Pemerintah menerapkan pajak parkir dan retribusi jalan dengan beberapa tujuan, antara lain:
1. Mengurangi Kemacetan
Dengan adanya biaya tambahan untuk parkir dan penggunaan jalan tertentu, diharapkan masyarakat akan berpikir dua kali sebelum menggunakan kendaraan pribadi. Harapannya, mereka akan lebih memilih transportasi umum sehingga jumlah kendaraan di jalan berkurang.
2. Meningkatkan Pendapatan Daerah
Pajak dan retribusi ini menjadi sumber penerimaan bagi pemerintah daerah. Dana yang telah terkumpul dapat digunakan untuk meningkatkan fasilitas layanan publik seperti perbaikan jalan, pelebaran jalan, membangun transportasi umum, atau meningkatkan fasilitas lainnya.
3. Mendorong Penggunaan Transportasi Umum
Dengan adanya pengenaan pajak parkir serta tambahan retribusi parkir dan jalan, mungkin masyarakat mungkin akan berpikir dua kali untuk membawa kendaraan pribadi saat pergi ke mall, kafe, tempat wisata, dan lainnya dikarenakan adanya tambahan biaya yang perlu dibayar jika membawa kendaraan pribadi. Misalkan saja, jika pergi ke mall tarif parkir yang dikenakan biasanya progresif. Tarif parkir 1 jam pertama akan lebih tinggi sedangkan tarif parkir jam – jam selanjutnya akan lebih rendah. misal tarif parkir mobil 1 jam pertama Rp5.000,00, lalu Rp3.000,00 untuk jam – jam berikutnya. Bagi orang yang memperhitungkan cost dan benefit pasti akan lebih memilih untuk naik kendaraan umum. Karena tidak ada biaya parkir dan biaya BBM yang perlu dikeluarkan. Di DKI Jakarta tarif parkir diatur dalam Peraturan Gubernur Provinsi DKI Jakarta Nomor 31 Tahun 2017 tentang Tarif Layanan Parkir, Denda Pelanggaran Transaksi dan Biaya Penderekan /Pemindahan Kendaraan Bermotor. Untuk tarif parkir ditentukan berdasarkan golongan jalan, jenis kendaraan, dan jangka waktu parkir.

**Yang Harus Dikerjakan**
Tolong lanjutkan teks tentang pajak parkir dan retribusi jalan di atas, mulai setelah kalimat terakhirnya.

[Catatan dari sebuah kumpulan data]
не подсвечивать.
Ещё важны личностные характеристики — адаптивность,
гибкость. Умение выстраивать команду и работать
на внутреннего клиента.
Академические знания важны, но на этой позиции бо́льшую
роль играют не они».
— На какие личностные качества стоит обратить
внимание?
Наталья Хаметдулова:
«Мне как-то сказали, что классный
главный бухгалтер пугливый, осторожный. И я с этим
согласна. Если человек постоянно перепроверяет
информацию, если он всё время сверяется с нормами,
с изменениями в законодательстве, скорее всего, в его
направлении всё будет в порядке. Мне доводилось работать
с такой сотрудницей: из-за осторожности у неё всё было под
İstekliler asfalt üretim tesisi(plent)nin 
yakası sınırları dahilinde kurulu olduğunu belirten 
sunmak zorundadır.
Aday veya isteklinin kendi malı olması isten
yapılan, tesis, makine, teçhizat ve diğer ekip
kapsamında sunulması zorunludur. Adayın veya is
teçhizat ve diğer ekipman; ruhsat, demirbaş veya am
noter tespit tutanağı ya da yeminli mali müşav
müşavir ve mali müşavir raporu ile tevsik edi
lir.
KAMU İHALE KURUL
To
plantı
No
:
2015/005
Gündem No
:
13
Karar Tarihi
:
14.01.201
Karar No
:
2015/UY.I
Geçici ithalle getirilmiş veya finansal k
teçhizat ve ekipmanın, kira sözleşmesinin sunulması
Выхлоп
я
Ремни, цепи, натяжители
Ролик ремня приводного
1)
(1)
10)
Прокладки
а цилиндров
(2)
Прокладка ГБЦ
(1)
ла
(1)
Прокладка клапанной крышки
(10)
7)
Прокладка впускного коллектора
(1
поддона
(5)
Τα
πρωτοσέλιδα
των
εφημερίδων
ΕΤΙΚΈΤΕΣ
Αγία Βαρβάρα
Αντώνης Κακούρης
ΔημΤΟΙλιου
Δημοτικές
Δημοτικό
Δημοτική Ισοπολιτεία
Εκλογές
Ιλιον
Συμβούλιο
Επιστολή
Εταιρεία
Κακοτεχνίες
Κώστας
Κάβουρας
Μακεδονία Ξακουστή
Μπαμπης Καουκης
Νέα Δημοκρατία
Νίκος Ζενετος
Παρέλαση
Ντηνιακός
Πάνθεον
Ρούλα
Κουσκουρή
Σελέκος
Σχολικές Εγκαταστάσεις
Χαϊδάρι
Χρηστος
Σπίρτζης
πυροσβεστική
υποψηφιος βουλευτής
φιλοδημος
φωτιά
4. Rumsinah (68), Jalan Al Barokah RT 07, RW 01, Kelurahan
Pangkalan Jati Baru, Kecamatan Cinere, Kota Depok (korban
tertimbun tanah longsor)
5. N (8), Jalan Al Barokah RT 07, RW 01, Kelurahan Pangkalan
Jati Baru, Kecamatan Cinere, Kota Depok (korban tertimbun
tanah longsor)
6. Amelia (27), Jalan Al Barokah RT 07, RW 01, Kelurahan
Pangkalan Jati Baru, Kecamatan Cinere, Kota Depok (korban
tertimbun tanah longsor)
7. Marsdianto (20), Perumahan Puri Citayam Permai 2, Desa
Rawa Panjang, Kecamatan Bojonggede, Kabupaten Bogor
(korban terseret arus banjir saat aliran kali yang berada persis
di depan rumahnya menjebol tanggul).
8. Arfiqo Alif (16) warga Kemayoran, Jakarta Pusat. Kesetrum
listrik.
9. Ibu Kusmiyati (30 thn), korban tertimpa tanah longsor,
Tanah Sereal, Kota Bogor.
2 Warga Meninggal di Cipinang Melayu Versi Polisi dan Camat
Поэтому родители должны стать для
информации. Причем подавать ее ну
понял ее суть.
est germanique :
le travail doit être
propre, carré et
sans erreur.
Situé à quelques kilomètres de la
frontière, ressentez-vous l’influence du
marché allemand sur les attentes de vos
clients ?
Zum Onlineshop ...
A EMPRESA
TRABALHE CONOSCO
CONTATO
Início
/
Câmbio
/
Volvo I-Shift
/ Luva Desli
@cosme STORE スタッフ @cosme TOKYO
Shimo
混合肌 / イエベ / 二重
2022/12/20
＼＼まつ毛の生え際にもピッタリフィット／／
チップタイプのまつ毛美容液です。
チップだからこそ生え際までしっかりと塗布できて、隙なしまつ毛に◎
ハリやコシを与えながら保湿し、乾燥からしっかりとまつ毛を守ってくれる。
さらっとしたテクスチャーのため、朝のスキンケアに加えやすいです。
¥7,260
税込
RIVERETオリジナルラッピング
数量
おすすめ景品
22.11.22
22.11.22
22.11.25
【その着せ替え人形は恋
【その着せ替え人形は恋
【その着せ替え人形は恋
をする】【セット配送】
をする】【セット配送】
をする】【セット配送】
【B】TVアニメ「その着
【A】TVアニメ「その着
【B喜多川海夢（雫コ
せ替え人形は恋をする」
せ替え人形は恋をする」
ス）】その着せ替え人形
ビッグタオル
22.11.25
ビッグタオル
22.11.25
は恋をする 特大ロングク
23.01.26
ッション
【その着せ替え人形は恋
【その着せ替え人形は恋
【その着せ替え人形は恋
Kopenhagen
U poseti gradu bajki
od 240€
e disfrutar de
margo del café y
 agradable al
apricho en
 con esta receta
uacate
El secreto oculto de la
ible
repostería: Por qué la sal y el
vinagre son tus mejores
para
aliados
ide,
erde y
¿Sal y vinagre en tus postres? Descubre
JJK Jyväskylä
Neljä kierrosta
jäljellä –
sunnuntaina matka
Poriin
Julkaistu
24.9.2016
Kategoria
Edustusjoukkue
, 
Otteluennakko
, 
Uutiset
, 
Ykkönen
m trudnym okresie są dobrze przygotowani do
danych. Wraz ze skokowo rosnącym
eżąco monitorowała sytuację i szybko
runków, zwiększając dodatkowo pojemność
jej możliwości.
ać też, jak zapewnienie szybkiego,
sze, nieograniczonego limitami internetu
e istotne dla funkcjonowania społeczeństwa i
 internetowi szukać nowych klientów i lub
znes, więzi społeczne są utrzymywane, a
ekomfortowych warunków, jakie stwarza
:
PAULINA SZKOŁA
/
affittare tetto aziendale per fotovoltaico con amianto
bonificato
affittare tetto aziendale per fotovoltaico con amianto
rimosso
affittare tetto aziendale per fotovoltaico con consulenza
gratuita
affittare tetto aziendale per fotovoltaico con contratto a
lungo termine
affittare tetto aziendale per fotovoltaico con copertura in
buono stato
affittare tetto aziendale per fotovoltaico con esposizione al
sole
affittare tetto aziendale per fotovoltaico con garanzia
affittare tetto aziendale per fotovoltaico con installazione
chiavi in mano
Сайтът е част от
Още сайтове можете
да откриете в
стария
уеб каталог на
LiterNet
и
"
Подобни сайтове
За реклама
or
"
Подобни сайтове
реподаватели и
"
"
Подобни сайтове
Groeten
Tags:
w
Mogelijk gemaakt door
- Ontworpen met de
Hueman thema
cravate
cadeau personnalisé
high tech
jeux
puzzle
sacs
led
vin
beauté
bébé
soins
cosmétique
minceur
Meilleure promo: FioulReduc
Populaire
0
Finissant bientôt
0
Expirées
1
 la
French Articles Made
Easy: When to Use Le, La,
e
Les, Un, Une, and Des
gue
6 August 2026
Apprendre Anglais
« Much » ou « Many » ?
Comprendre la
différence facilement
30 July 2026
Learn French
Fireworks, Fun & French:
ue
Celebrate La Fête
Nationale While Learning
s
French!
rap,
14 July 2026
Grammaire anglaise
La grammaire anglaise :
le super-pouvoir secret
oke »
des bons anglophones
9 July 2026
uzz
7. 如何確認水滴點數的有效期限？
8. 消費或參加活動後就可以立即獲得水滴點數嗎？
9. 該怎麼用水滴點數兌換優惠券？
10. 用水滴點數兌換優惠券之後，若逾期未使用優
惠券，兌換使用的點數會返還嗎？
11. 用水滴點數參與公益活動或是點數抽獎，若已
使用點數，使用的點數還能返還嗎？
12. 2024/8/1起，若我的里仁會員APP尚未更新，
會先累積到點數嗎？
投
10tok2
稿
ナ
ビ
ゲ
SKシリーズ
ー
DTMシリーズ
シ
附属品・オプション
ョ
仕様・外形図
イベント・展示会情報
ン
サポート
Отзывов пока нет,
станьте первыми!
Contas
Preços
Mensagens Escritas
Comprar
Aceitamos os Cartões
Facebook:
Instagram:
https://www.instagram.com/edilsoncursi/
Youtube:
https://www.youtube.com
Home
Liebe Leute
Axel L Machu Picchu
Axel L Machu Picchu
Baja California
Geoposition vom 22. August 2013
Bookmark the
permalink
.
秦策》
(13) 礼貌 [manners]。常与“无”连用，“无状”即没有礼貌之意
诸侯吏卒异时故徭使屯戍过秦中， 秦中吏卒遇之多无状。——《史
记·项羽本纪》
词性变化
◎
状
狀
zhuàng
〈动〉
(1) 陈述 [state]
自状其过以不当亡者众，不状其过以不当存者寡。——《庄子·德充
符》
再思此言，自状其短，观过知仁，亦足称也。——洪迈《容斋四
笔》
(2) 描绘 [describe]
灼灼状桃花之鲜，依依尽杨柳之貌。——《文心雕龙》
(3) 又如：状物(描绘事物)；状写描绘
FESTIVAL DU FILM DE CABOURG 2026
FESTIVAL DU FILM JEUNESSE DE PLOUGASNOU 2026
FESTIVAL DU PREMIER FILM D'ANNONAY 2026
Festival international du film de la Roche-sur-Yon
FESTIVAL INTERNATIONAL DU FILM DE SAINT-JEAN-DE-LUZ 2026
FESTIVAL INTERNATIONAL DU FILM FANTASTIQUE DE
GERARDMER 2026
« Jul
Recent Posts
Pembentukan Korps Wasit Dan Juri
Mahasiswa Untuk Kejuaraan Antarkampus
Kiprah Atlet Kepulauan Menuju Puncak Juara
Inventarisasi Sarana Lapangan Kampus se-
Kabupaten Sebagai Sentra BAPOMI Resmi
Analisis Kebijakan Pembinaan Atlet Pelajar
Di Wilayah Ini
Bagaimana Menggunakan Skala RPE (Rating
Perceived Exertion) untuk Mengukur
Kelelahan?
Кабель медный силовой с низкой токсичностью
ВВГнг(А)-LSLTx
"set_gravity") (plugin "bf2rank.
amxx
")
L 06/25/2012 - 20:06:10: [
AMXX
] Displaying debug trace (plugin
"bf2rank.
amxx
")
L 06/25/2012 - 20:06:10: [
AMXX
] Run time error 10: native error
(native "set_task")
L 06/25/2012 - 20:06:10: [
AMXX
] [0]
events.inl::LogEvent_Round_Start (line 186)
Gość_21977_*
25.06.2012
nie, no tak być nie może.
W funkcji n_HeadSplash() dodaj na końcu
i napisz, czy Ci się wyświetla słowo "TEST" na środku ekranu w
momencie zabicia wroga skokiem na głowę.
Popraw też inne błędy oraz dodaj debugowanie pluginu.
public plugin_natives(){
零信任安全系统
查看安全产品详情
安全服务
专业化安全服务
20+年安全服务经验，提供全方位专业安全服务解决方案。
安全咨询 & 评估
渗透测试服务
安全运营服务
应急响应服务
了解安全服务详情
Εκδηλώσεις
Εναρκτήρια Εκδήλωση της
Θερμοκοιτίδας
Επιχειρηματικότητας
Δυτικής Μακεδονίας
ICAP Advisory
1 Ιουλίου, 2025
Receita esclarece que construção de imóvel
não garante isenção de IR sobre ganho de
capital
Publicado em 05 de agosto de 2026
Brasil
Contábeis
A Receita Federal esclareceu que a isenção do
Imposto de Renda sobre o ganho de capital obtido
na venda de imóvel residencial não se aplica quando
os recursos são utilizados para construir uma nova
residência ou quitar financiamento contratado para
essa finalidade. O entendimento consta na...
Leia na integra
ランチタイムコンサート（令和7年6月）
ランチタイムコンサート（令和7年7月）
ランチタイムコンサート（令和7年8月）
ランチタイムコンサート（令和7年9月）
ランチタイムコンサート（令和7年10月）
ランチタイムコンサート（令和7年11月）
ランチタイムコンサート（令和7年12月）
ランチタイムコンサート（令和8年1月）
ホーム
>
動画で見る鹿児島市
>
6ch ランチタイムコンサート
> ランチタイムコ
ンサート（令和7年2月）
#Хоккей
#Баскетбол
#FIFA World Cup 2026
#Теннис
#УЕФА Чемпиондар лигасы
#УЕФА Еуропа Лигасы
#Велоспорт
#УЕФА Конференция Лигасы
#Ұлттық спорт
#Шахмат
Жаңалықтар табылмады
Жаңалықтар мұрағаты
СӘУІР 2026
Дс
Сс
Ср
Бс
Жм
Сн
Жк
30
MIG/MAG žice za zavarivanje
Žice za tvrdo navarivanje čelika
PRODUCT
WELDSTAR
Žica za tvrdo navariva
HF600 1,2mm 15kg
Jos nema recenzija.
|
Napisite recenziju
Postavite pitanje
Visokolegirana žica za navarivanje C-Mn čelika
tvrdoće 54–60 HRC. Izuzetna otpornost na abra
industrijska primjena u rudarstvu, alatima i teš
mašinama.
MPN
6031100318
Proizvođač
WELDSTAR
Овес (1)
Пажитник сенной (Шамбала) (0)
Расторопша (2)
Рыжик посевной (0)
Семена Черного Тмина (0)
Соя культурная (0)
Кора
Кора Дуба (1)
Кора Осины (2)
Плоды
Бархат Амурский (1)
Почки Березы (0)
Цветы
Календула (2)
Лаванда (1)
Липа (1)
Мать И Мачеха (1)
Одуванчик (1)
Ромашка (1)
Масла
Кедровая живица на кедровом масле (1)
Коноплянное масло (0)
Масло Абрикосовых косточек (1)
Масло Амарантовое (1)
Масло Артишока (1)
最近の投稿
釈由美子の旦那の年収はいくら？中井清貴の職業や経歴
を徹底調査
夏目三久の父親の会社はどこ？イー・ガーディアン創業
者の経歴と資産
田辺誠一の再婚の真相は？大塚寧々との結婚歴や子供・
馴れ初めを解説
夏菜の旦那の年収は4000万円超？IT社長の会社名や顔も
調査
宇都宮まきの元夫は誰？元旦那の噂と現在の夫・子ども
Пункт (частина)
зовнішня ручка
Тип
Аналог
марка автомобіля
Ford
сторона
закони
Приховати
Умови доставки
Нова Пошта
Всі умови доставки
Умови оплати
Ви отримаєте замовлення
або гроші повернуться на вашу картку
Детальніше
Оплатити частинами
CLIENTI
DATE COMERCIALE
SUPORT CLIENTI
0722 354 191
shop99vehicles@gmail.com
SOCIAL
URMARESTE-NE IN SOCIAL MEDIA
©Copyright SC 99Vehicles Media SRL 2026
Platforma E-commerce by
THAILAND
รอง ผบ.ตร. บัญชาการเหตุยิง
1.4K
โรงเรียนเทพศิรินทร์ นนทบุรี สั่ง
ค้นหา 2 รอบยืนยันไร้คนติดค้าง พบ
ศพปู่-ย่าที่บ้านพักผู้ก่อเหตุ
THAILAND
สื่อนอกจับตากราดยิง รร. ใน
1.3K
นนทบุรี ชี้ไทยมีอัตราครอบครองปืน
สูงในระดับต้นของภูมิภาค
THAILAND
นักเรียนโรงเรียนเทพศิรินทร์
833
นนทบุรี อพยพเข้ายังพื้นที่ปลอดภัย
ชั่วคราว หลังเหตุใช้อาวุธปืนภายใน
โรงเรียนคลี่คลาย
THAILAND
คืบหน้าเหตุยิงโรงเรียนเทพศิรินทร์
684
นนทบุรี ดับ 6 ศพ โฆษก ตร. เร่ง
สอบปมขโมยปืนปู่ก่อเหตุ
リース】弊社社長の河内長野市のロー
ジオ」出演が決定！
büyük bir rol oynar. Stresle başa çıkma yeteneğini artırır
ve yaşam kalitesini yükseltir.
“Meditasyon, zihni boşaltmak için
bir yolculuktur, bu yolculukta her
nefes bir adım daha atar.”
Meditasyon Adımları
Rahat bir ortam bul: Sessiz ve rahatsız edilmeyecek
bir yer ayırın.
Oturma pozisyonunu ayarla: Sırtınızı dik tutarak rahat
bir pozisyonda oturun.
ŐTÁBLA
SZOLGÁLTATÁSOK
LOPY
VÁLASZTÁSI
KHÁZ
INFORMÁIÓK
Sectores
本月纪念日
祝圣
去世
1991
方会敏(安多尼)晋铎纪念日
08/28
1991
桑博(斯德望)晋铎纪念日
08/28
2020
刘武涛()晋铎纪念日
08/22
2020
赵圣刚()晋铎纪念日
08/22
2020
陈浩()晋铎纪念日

**Jawaban**
Penerapan kebijakan serupa di negara lain dapat digunakan sebagai benchmarking untuk menentukan kebijakan seperti apa yang tepat diterapkan di Indonesia. Kebijakan yang diterapkan di London, Inggris, adalah sistem Congestion Charge sejak 2003, yaitu kebijakan diterapkan saat kendaraan yang masuk ke pusat kota dikenakan biaya tambahan.
Hasilnya, jumlah kendaraan berkurang hingga 30% dalam beberapa tahun pertama. Lalu di Singapura, diterapkan kebijakan Electronic Road Pricing (ERP), yaitu berupa biaya yang dikenakan untuk kendaraan yang melewati jalan tertentu pada jam sibuk. Kebijakan ini membantu dapat mengurangi kepadatan lalu lintas di negara tersebut.
Sedangkan di Indonesia sendiri, dalam beberapa kota seperti Jakarta sudah mulai menerapkan tarif parkir yang lebih mahal pada area tertentu sebagai upaya untuk mengurangi kemacetan. Namun, peran pemerintah masih perlu diperluas lagi untuk mengetahui tingkat efektivitas kebijakan tersebut. Banyak tantangan penerapan kebijakan pajak parkir, salah satunya kekhawatiran adanya pajak akan menambah beban masyarakat, terutama bagi masyarakat yang berpenghasilan menengah ke bawah.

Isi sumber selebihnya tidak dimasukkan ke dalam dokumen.